Menurut Dwi, ulah oknum pengembang itu tercatat ada 6 orang yang mengalami hal serupa yaitu sertifikat digadaikan secara diam-diam oleh oknum pengembang tersebut.

“Kami sudah melaporkan kejadian itu ke kepolisian. Surat laporan itu sudah kami tembuskan ke Irwasda dan bersurat ke Ombudsman. Kami juga sudah bersurat tertulis ke Kapolda Jateng agar menjadi perhatian,” beber Dwi.

Padahal, imbuhnya, enam warga tersebut yang tinggal di lokasi ini sudah melunasi biaya pembelian perumahan tersebut

Sementara korban lainnya, Silvi mengaku mengalami hal yang sama. Rumahnya akan dilelang oleh pihak BPR.

“Saya dapat surat lelang pada 3 Maret 2023 kemarin. Perkara itu telah dilaporkan ke kepolisian,” tutur dia.

Nasib serupa juga dialami oleh Budi Astuti mengaku telah mendatangi BPR tersebut dan pihak pengembang. Namun dalam pertemuan itu diminta untuk membatalkan penjualan.

“Setelah membatalkan penjualan itu akan diberi uang tunai sejumlah yang saya bayarkan Rp 370 juta. Tapi uang itu diberikan 4 bulan yang akan datang,” jelasnya.

Wanita yang merupakan pensiunan PNS itu tidak langsung menyetujui tawaran itu karena akan dipelajari terlebih dahulu draft perjanjian tersebut. Namun pihak pengembang tetap ngotot pada saat itu juga perjanjian ditanda tangani.

“Ya kalau cair. Setelah ditandtangani pembatalan penjualan empat bulan tidak cair terus bagaimana,” tanyanya.

Tidak hanya itu, pengembang memberikan pilihan lainnya akan mengganti dengan bidang tanah di daerah Pudak Payung Banyumanik. Namun tawaran itu tidak langsung disetujuinya.

“Saya butuh tahu tanah itu jelas atau tidak. Sertifikatnya turun satu bulan mendatang. Saya dipaksa untuk membatalkan penjualan hari itu juga,” terangnya.

Ia menuturkan rencana besok akan melaporkan pengembang itu ke polisi. Pihaknya mendapatkan informasi bahwa pengembang akan ditahan setelah melayangkan laporan polisi.

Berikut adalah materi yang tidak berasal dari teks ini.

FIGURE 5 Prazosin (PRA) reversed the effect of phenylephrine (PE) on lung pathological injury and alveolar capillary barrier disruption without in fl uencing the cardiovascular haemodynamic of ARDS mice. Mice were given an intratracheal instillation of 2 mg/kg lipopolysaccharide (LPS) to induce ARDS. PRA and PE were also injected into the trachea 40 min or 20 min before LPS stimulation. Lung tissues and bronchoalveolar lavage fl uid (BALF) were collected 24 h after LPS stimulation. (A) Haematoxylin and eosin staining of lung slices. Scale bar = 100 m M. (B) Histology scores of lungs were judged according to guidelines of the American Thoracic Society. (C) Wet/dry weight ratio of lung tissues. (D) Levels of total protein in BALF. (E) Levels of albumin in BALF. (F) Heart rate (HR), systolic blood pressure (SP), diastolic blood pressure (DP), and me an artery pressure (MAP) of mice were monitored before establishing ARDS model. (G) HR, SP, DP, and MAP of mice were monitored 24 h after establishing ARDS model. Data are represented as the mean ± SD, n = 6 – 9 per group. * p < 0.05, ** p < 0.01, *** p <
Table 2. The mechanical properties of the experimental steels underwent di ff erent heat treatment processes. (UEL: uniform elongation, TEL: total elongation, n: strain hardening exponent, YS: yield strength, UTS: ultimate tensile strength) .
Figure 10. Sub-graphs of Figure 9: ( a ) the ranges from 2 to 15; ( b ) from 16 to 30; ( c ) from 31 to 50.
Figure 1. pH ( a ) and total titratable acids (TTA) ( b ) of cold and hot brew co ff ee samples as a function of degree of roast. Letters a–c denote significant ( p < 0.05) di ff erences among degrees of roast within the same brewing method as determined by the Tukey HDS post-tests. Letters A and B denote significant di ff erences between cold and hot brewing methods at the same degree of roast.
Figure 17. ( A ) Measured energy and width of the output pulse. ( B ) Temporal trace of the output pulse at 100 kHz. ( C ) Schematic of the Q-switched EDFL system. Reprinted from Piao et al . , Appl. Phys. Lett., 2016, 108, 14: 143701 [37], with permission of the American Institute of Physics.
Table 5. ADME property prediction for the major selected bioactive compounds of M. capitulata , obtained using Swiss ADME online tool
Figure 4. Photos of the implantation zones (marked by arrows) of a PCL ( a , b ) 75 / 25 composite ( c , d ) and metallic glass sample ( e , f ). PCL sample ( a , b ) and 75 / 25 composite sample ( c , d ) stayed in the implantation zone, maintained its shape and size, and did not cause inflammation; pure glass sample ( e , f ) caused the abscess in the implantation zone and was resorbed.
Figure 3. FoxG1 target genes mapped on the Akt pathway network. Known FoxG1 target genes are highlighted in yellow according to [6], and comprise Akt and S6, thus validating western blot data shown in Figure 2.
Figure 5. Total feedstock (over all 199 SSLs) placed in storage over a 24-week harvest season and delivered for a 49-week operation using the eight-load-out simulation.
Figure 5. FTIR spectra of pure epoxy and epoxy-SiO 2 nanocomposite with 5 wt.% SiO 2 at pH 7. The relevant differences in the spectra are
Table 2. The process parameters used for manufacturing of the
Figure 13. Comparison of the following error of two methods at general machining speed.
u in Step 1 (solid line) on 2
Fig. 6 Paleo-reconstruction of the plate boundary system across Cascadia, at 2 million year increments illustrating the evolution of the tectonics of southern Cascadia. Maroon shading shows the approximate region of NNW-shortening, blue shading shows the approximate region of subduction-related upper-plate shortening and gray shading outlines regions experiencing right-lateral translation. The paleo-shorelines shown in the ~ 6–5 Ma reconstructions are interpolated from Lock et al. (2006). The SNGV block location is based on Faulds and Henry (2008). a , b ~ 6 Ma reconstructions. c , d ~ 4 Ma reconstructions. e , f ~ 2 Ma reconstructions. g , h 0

“Kata polisi setelah dipenjara tidak akan dapat ganti rugi,” paparnya.

Awak media telah berusaha menghubungi melalui pesan dan telepon Whatsapp pemilik perumahan dan manajemen pengembang. Namun tidak ada respon.

Bahkan kini developernya pun kabur dan tidak bisa memberikan pertanggungan jawab kepada enam warga perumahan Griya Nanas Asri.